At a later period, when Sir William was mayor, a very laughable occurrence took place at his own table. A gentleman, rising to propose his worship’s health, thus commenced his speech, “Addressing myself to you, sir,” etc., but it so happened that Sir William, who was no enemy to a jolly full bottle, or two if you like, was, by this time, in a tolerably muddy, misty, and oblivious state of mind, having no tangible recollections at the moment, save and except of his Barbadian experiences, where “you sir” was the term of contempt used by the master to the slave. Up jumped his worship, his eyes sparkling with wine and wrath, and with much hiccuping, exclaimed, “You sir, you sir, good heavens, you sir, that I should have lived to be called you sir!” Then down he bumped, looking like Mars, Bacchus, Apollo, rolled all into one, but continuing to start up and interjectionally to shout, “You sir!” until he fell asleep and slipped under the table.

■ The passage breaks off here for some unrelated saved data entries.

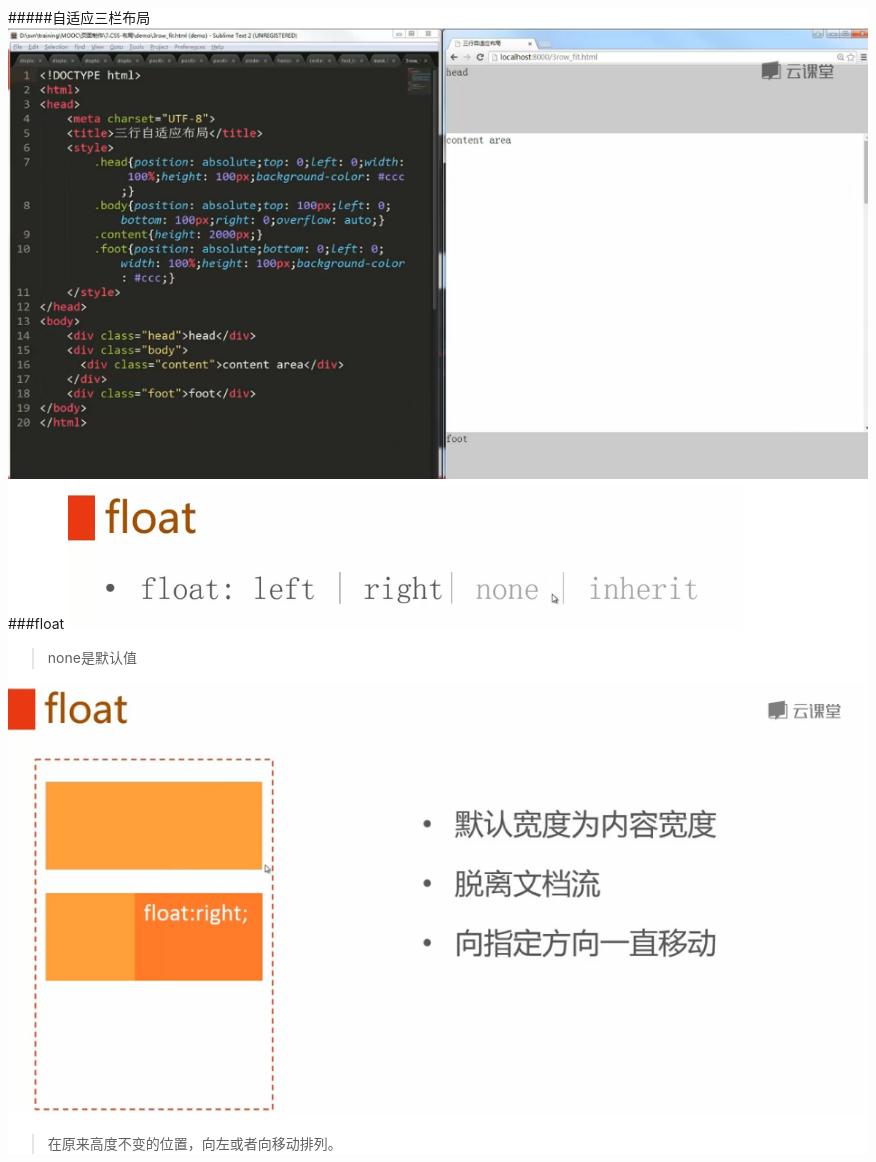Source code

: #####自适应三栏布局
![Alt text](img/1433393480642.png)
###float
![Alt text](img/1433399848082.png)
>none是默认值

![Alt text](img/1433399944166.png)
> 在原来高度不变的位置，向左或者向移动排列。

Nobody, however, laughed more heartily the next morning at the scene than did the mayor himself, who had returned from Barbadoes to Duke-street.

A few doors from Barton lived John Bridge Aspinall, a man much esteemed by all in his day, princely in his hospitalities, and with a heart and hand open to every call of charity. Then came Leather, Naylor, Black, Penkett, and a crowd of solid and substantial men, much looked up to and regarded at that time. But whose noble mansion have we here? Built by one of the Lake family, it was subsequently, for many years, the residence of a townsman whose name was identified with Liverpool, and who, comparatively speaking, but lately departed from amongst us. We talk of John Bolton, a man who worked his own way up from poverty to riches, and then lived in the most magnificent way, and in so becoming a manner that he might have been born to the magnificence in which he lived. No one knew the value of silence better than Mr. Bolton. He had not received much education, but he saved appearances by making it an invariable rule never to open his mouth on a subject he did not understand. But we must stop to-day in the catalogue of our worthies. It may sound to some of our young readers like a dry chronicle of names. But never mind them. There are still some old stagers, like ourselves, left, and they will be delighted with this flight back to the men and things of their youthful days. Like veterans, we still love the clash of arms, and to fight our battles over again; and we much mistake if Liverpool were not at least as remarkable then for its guiding and leading spirits as it is now.